Compte tenu de l’affaiblissement de la démocratie qui attribue aux environnements numériques où «l’autoritarisme et la haine» seraient encouragés, comme la base d’une bataille géopolitique entre les États-Unis et la Chine, en particulier pour l’intelligence artificielle, Sánchez a prétendu entrer dans la race avec les propres navigateurs, les réseaux, Networks Networks Services sociaux et de messagerie. Codes ouverts « et respectez nos valeurs. » Ce qu’il a appelé la «numérisation humaniste» et cela fait partie de l’impulsion de l’autonomie stratégique de l’UE.
« Face à cette réalité, nous devons nous rebeller et mettre une alternative sur la table », a-t-il souligné pour ajouter que « Nous avons des ressources et des talents pour participer à cette course. » Pour ce faire, le chef de l’ejucutive défendra dans la sphère européenne l’élaboration d’un plan d’investissement pour créer Infraestués numériques avec collaboration publique-privé.
Un engagement à court terme qui s’est combiné à des mesures plus immédiates axées sur la réglementation pour mettre fin à l’anonymat dans les réseaux ou la désinformation. Dans cette ligne de contrôle croissant sur les algorithmes, le directeur général a annoncé que le gouvernement fournirait plus de ressources à la Commission nationale des marchés et de la compétition (CNMC) « Pour exercer une supervision des plateformes numériques. » D’un autre côté, les capacités « du nouveau centre de transparence algorithmique, située à Séville, seront » renforcées.
Avant même l’investiture de Trump, le président du gouvernement a mis au point que « l’international ultra-droit, dirigé par l’homme le plus riche de la planète », se référant à Musk. Haine et appel Soutenir les héritiers du nazisme en Allemagne » Sanchez s’est aligné avec une clarté totale avec le Français Emmanuel Macron, qui avait précédemment mis en garde contre la montée d’un nouvel «international réactionnaire».

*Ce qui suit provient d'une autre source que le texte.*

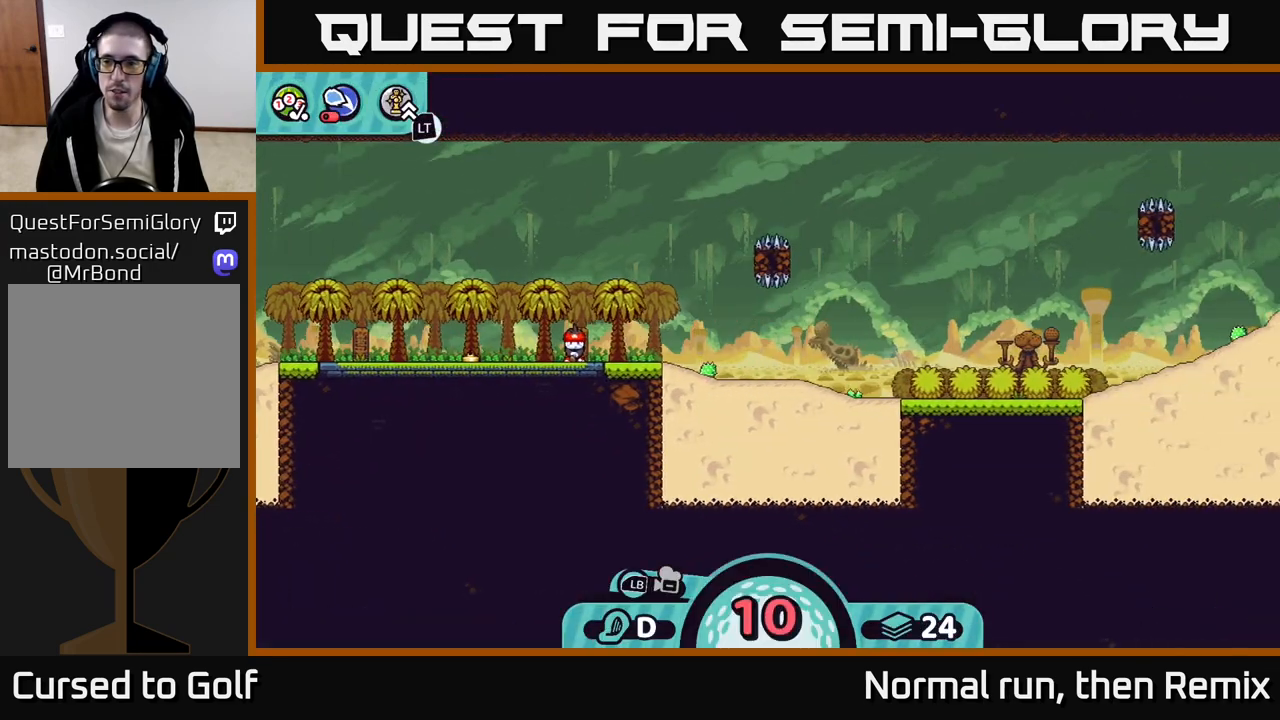
{"buttons": [], "left_stick": "center", "right_stick": "up-right", "events": [[167, "right_stick", "up-right"]]}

« Réglementer pour protéger »
Sánchez a déjà affirmé que la révision de l’UE et le durcissement du règlement pour accélérer sa réponse aux défis de la démocratie et de la souveraineté qui représentent ce qu’il a appelé «Technocasta». Plus précisément, dans le Forum Davos, il a annoncé qu’il apporterait une batterie de propositions à la prochaine réunion du Conseil européen pour arrêter le pouvoir des réseaux sociaux contre les principes démocratiques. De la fin de l’anonymat sur les réseaux sociaux « pour les forcer à » ouvrir la boîte noire des algorithmes « , en passant par les propriétaires assumer des responsabilités personnelles » s’ils ne respectent pas les règles « sur leurs plateformes. En bref, agissez contre le « Technomillonarios qui utilisent le pouvoir de leurs réseaux sociaux pour saper la démocratie.
Le ministre de la Transformation numérique, Óscar López, a présenté l’Observatoire des droits numériques en préconisant une lutte contre la déréglementation parce que « il favorise l’impunité de ceux qui harcèlent nos enfants ou volent nos aînés ». « Vous devez réguler pour protéger les gens », a-t-il souligné en reconnaissant qu’il y aura une grande résistance. Cependant, il a souligné que le seul moyen de « Chaos » et « Abus » impliquent la garantie des droits numériques.